Les tons montèrent, les insultes volèrent. Et quand les poings entrèrent en jeu, la personne qui devait vaincre vainquit.
« Tu vois, c'est moi le prince, et toi la princesse. »
« Mais je suis le garçon... »
« C'est pas grave » murmura Émilie-Lucie en déposant un petit bisou sur la joue d'Abi qui devint rouge pivoine.
***
« Bon anniversaire, ma grande ! »
« OOOOOH ! Une épée en mousse ! Une vraie épée en mousse ! »
« Et oui, une épée pour mon petit prince. »
« Ouaaaaiiiis ! J'ai Excabilur ! Merci Maman chérie que j'aime de tout mon cœur ! »
« On dit "Excalibur", ma puce. Et de rien. »

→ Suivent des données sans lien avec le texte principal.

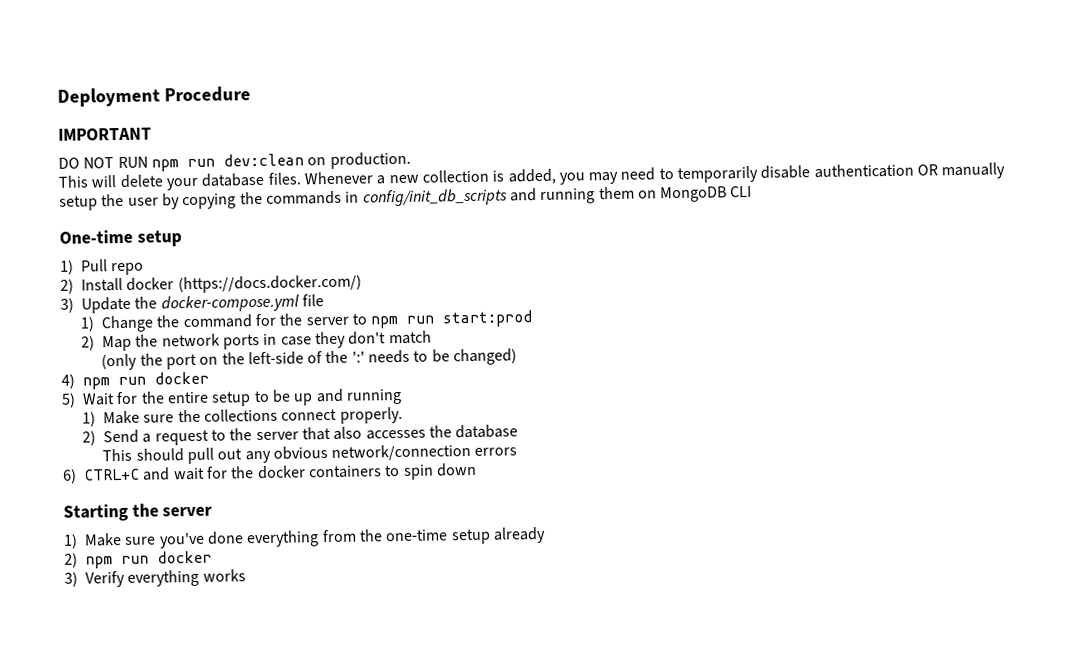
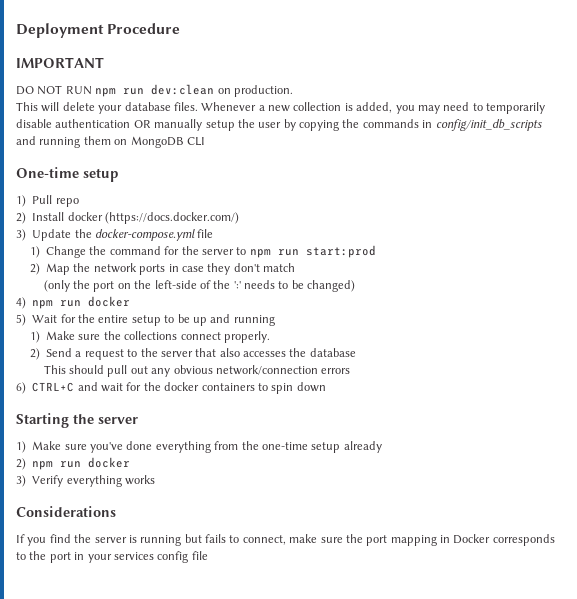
(246, 575) none -> [16,506,116,517] [16,534,555,546] [16,551,208,563] // Considerations // If you find the server is running but fails to connect, make sure the port mapping in Docker corresponds to the port in your services config file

Et c'est ainsi que débuta une collection d'Excaliburs. On n'a jamais assez d'armes pour protéger sa princesse.
***
« C'est bon, on a les cheveux comme il faut... »
« Vite, dépêche-toi ! »
« Hey, tu crois que c'est facile de mettre une robe ? Ah nan, mais tu en mets tous les jours, c'est vrai ! »
« Shhht ! Pas si fort ! Je suis comment ? »
« Sublime ! Dis, tu m'aides à fermer la robe ? »
« Tout ce que tu veux, "Princesse " ! »
« Très drôle, "Prince" ! »
Un pari stupide. Ce soir, chacun serait l'autre. Le premier à se faire attraper devra se teindre les cheveux dans la couleur du choix de l'autre. Abi avait choisi le vert. Émi avait choisi le bleu. Ça aurait pu être drôle, si la tante d'Émilie-Lucie n'avait pas flairé l'arnaque avant même qu'elle n'existe et n'avait pas interrompu les deux jeunes gens dans leurs préparatifs, non sans sermonner longuement sur l'identité et le sexe.
Le lendemain, Abi avait ses cheveux bleus, et Emi les avait verts.
***
D'autres événements ont pu se passer, d'autres encore attendent de se produire, mais l'amitié qui s'était muée en complicité se muera en amour véritable. Tout du moins, Émilie-Lucie Desazars de Mézerac est tombée amoureuse d'Absalon-Balthazar du Clos Demontval. Et elle compte bien le garder pour elle.